## Begin INFORMATION SUPPLIED

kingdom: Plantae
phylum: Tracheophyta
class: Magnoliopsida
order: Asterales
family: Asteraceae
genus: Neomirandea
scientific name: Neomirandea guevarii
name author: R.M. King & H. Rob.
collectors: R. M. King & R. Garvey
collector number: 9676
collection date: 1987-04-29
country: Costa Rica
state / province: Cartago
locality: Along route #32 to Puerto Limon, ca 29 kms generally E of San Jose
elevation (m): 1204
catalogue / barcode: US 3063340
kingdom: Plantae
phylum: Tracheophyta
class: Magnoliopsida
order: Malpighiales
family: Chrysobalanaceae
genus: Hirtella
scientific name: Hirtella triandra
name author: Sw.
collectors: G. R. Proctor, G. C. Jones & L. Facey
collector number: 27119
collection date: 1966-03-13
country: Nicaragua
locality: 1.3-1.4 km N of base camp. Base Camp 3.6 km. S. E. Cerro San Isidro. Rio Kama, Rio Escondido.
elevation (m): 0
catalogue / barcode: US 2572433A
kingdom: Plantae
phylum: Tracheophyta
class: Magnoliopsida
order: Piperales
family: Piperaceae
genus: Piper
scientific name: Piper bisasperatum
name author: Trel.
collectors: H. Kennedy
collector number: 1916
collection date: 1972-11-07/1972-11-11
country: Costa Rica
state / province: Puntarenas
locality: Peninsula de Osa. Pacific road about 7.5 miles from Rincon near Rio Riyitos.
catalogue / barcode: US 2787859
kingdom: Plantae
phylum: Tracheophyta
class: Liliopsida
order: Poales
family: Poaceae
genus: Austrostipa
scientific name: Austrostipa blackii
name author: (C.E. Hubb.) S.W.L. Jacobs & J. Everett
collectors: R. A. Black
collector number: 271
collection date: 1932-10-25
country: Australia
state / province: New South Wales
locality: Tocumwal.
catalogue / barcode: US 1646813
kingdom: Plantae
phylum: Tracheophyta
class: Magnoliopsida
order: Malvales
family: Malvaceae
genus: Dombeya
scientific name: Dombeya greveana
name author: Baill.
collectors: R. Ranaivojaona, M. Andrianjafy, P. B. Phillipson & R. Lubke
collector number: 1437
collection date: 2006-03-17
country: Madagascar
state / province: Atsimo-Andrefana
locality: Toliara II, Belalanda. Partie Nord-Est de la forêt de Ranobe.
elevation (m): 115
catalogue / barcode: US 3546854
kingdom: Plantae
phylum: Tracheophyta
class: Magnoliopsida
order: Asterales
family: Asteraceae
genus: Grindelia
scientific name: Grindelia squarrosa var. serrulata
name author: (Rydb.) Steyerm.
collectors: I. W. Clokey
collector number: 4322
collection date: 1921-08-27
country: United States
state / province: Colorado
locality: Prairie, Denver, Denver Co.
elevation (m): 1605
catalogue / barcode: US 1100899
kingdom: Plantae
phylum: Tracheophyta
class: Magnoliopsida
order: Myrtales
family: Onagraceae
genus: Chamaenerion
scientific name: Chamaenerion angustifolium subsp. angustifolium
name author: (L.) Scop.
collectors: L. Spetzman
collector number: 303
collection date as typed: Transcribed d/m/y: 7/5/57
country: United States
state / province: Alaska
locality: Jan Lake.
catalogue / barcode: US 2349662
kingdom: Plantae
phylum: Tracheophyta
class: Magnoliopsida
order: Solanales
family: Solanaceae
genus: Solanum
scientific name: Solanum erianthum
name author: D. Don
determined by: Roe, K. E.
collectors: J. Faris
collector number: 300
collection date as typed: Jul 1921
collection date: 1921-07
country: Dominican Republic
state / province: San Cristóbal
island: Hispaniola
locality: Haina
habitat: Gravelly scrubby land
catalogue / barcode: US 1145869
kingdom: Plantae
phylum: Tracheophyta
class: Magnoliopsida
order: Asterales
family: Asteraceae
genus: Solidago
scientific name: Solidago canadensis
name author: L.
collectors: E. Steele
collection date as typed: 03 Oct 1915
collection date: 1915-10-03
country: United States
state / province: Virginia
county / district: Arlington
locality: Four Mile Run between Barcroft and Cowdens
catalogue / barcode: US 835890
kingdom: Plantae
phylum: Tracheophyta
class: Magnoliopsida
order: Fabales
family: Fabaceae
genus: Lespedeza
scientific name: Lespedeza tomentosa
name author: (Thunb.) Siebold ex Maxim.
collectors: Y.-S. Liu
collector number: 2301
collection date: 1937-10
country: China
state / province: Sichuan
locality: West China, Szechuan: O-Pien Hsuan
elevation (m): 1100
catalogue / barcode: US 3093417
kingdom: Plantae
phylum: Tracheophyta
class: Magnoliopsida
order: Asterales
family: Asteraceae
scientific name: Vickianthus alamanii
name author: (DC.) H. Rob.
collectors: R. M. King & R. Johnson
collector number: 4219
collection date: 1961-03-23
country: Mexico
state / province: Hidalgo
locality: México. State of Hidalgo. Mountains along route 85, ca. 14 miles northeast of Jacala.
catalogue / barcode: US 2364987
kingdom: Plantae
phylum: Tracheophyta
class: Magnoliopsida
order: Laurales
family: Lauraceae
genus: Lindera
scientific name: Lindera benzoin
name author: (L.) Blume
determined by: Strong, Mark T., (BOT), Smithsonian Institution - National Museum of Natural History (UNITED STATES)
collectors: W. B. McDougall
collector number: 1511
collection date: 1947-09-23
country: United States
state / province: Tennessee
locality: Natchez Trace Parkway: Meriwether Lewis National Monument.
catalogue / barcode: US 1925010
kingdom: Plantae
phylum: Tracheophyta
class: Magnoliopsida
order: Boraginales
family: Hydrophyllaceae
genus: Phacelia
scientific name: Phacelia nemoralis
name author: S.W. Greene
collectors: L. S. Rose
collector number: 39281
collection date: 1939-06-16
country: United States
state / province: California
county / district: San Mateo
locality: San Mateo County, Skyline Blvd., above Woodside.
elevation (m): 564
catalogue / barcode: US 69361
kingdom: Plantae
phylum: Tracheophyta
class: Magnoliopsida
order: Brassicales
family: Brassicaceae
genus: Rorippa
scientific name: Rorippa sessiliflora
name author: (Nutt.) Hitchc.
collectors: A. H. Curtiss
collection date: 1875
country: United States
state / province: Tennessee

## End INFORMATION SUPPLIED

PROBLEM DETAILS:
Output every line of the data above as a Markdown table with the columns No. and Line, numbering the rows in order and omitting any blank lines.

ANSWER TO THIS TASK:
| No. | Line |
|---|---|
| 1 | kingdom: Plantae |
| 2 | phylum: Tracheophyta |
| 3 | class: Magnoliopsida |
| 4 | order: Asterales |
| 5 | family: Asteraceae |
| 6 | genus: Neomirandea |
| 7 | scientific name: Neomirandea guevarii |
| 8 | name author: R.M. King & H. Rob. |
| 9 | collectors: R. M. King & R. Garvey |
| 10 | collector number: 9676 |
| 11 | collection date: 1987-04-29 |
| 12 | country: Costa Rica |
| 13 | state / province: Cartago |
| 14 | locality: Along route #32 to Puerto Limon, ca 29 kms generally E of San Jose |
| 15 | elevation (m): 1204 |
| 16 | catalogue / barcode: US 3063340 |
| 17 | kingdom: Plantae |
| 18 | phylum: Tracheophyta |
| 19 | class: Magnoliopsida |
| 20 | order: Malpighiales |
| 21 | family: Chrysobalanaceae |
| 22 | genus: Hirtella |
| 23 | scientific name: Hirtella triandra |
| 24 | name author: Sw. |
| 25 | collectors: G. R. Proctor, G. C. Jones & L. Facey |
| 26 | collector number: 27119 |
| 27 | collection date: 1966-03-13 |
| 28 | country: Nicaragua |
| 29 | locality: 1.3-1.4 km N of base camp. Base Camp 3.6 km. S. E. Cerro San Isidro. Rio Kama, Rio Escondido. |
| 30 | elevation (m): 0 |
| 31 | catalogue / barcode: US 2572433A |
| 32 | kingdom: Plantae |
| 33 | phylum: Tracheophyta |
| 34 | class: Magnoliopsida |
| 35 | order: Piperales |
| 36 | family: Piperaceae |
| 37 | genus: Piper |
| 38 | scientific name: Piper bisasperatum |
| 39 | name author: Trel. |
| 40 | collectors: H. Kennedy |
| 41 | collector number: 1916 |
| 42 | collection date: 1972-11-07/1972-11-11 |
| 43 | country: Costa Rica |
| 44 | state / province: Puntarenas |
| 45 | locality: Peninsula de Osa. Pacific road about 7.5 miles from Rincon near Rio Riyitos. |
| 46 | catalogue / barcode: US 2787859 |
| 47 | kingdom: Plantae |
| 48 | phylum: Tracheophyta |
| 49 | class: Liliopsida |
| 50 | order: Poales |
| 51 | family: Poaceae |
| 52 | genus: Austrostipa |
| 53 | scientific name: Austrostipa blackii |
| 54 | name author: (C.E. Hubb.) S.W.L. Jacobs & J. Everett |
| 55 | collectors: R. A. Black |
| 56 | collector number: 271 |
| 57 | collection date: 1932-10-25 |
| 58 | country: Australia |
| 59 | state / province: New South Wales |
| 60 | locality: Tocumwal. |
| 61 | catalogue / barcode: US 1646813 |
| 62 | kingdom: Plantae |
| 63 | phylum: Tracheophyta |
| 64 | class: Magnoliopsida |
| 65 | order: Malvales |
| 66 | family: Malvaceae |
| 67 | genus: Dombeya |
| 68 | scientific name: Dombeya greveana |
| 69 | name author: Baill. |
| 70 | collectors: R. Ranaivojaona, M. Andrianjafy, P. B. Phillipson & R. Lubke |
| 71 | collector number: 1437 |
| 72 | collection date: 2006-03-17 |
| 73 | country: Madagascar |
| 74 | state / province: Atsimo-Andrefana |
| 75 | locality: Toliara II, Belalanda. Partie Nord-Est de la forêt de Ranobe. |
| 76 | elevation (m): 115 |
| 77 | catalogue / barcode: US 3546854 |
| 78 | kingdom: Plantae |
| 79 | phylum: Tracheophyta |
| 80 | class: Magnoliopsida |
| 81 | order: Asterales |
| 82 | family: Asteraceae |
| 83 | genus: Grindelia |
| 84 | scientific name: Grindelia squarrosa var. serrulata |
| 85 | name author: (Rydb.) Steyerm. |
| 86 | collectors: I. W. Clokey |
| 87 | collector number: 4322 |
| 88 | collection date: 1921-08-27 |
| 89 | country: United States |
| 90 | state / province: Colorado |
| 91 | locality: Prairie, Denver, Denver Co. |
| 92 | elevation (m): 1605 |
| 93 | catalogue / barcode: US 1100899 |
| 94 | kingdom: Plantae |
| 95 | phylum: Tracheophyta |
| 96 | class: Magnoliopsida |
| 97 | order: Myrtales |
| 98 | family: Onagraceae |
| 99 | genus: Chamaenerion |
| 100 | scientific name: Chamaenerion angustifolium subsp. angustifolium |
| 101 | name author: (L.) Scop. |
| 102 | collectors: L. Spetzman |
| 103 | collector number: 303 |
| 104 | collection date as typed: Transcribed d/m/y: 7/5/57 |
| 105 | country: United States |
| 106 | state / province: Alaska |
| 107 | locality: Jan Lake. |
| 108 | catalogue / barcode: US 2349662 |
| 109 | kingdom: Plantae |
| 110 | phylum: Tracheophyta |
| 111 | class: Magnoliopsida |
| 112 | order: Solanales |
| 113 | family: Solanaceae |
| 114 | genus: Solanum |
| 115 | scientific name: Solanum erianthum |
| 116 | name author: D. Don |
| 117 | determined by: Roe, K. E. |
| 118 | collectors: J. Faris |
| 119 | collector number: 300 |
| 120 | collection date as typed: Jul 1921 |
| 121 | collection date: 1921-07 |
| 122 | country: Dominican Republic |
| 123 | state / province: San Cristóbal |
| 124 | island: Hispaniola |
| 125 | locality: Haina |
| 126 | habitat: Gravelly scrubby land |
| 127 | catalogue / barcode: US 1145869 |
| 128 | kingdom: Plantae |
| 129 | phylum: Tracheophyta |
| 130 | class: Magnoliopsida |
| 131 | order: Asterales |
| 132 | family: Asteraceae |
| 133 | genus: Solidago |
| 134 | scientific name: Solidago canadensis |
| 135 | name author: L. |
| 136 | collectors: E. Steele |
| 137 | collection date as typed: 03 Oct 1915 |
| 138 | collection date: 1915-10-03 |
| 139 | country: United States |
| 140 | state / province: Virginia |
| 141 | county / district: Arlington |
| 142 | locality: Four Mile Run between Barcroft and Cowdens |
| 143 | catalogue / barcode: US 835890 |
| 144 | kingdom: Plantae |
| 145 | phylum: Tracheophyta |
| 146 | class: Magnoliopsida |
| 147 | order: Fabales |
| 148 | family: Fabaceae |
| 149 | genus: Lespedeza |
| 150 | scientific name: Lespedeza tomentosa |
| 151 | name author: (Thunb.) Siebold ex Maxim. |
| 152 | collectors: Y.-S. Liu |
| 153 | collector number: 2301 |
| 154 | collection date: 1937-10 |
| 155 | country: China |
| 156 | state / province: Sichuan |
| 157 | locality: West China, Szechuan: O-Pien Hsuan |
| 158 | elevation (m): 1100 |
| 159 | catalogue / barcode: US 3093417 |
| 160 | kingdom: Plantae |
| 161 | phylum: Tracheophyta |
| 162 | class: Magnoliopsida |
| 163 | order: Asterales |
| 164 | family: Asteraceae |
| 165 | scientific name: Vickianthus alamanii |
| 166 | name author: (DC.) H. Rob. |
| 167 | collectors: R. M. King & R. Johnson |
| 168 | collector number: 4219 |
| 169 | collection date: 1961-03-23 |
| 170 | country: Mexico |
| 171 | state / province: Hidalgo |
| 172 | locality: México. State of Hidalgo. Mountains along route 85, ca. 14 miles northeast of Jacala. |
| 173 | catalogue / barcode: US 2364987 |
| 174 | kingdom: Plantae |
| 175 | phylum: Tracheophyta |
| 176 | class: Magnoliopsida |
| 177 | order: Laurales |
| 178 | family: Lauraceae |
| 179 | genus: Lindera |
| 180 | scientific name: Lindera benzoin |
| 181 | name author: (L.) Blume |
| 182 | determined by: Strong, Mark T., (BOT), Smithsonian Institution - National Museum of Natural History (UNITED STATES) |
| 183 | collectors: W. B. McDougall |
| 184 | collector number: 1511 |
| 185 | collection date: 1947-09-23 |
| 186 | country: United States |
| 187 | state / province: Tennessee |
| 188 | locality: Natchez Trace Parkway: Meriwether Lewis National Monument. |
| 189 | catalogue / barcode: US 1925010 |
| 190 | kingdom: Plantae |
| 191 | phylum: Tracheophyta |
| 192 | class: Magnoliopsida |
| 193 | order: Boraginales |
| 194 | family: Hydrophyllaceae |
| 195 | genus: Phacelia |
| 196 | scientific name: Phacelia nemoralis |
| 197 | name author: S.W. Greene |
| 198 | collectors: L. S. Rose |
| 199 | collector number: 39281 |
| 200 | collection date: 1939-06-16 |
| 201 | country: United States |
| 202 | state / province: California |
| 203 | county / district: San Mateo |
| 204 | locality: San Mateo County, Skyline Blvd., above Woodside. |
| 205 | elevation (m): 564 |
| 206 | catalogue / barcode: US 69361 |
| 207 | kingdom: Plantae |
| 208 | phylum: Tracheophyta |
| 209 | class: Magnoliopsida |
| 210 | order: Brassicales |
| 211 | family: Brassicaceae |
| 212 | genus: Rorippa |
| 213 | scientific name: Rorippa sessiliflora |
| 214 | name author: (Nutt.) Hitchc. |
| 215 | collectors: A. H. Curtiss |
| 216 | collection date: 1875 |
| 217 | country: United States |
| 218 | state / province: Tennessee |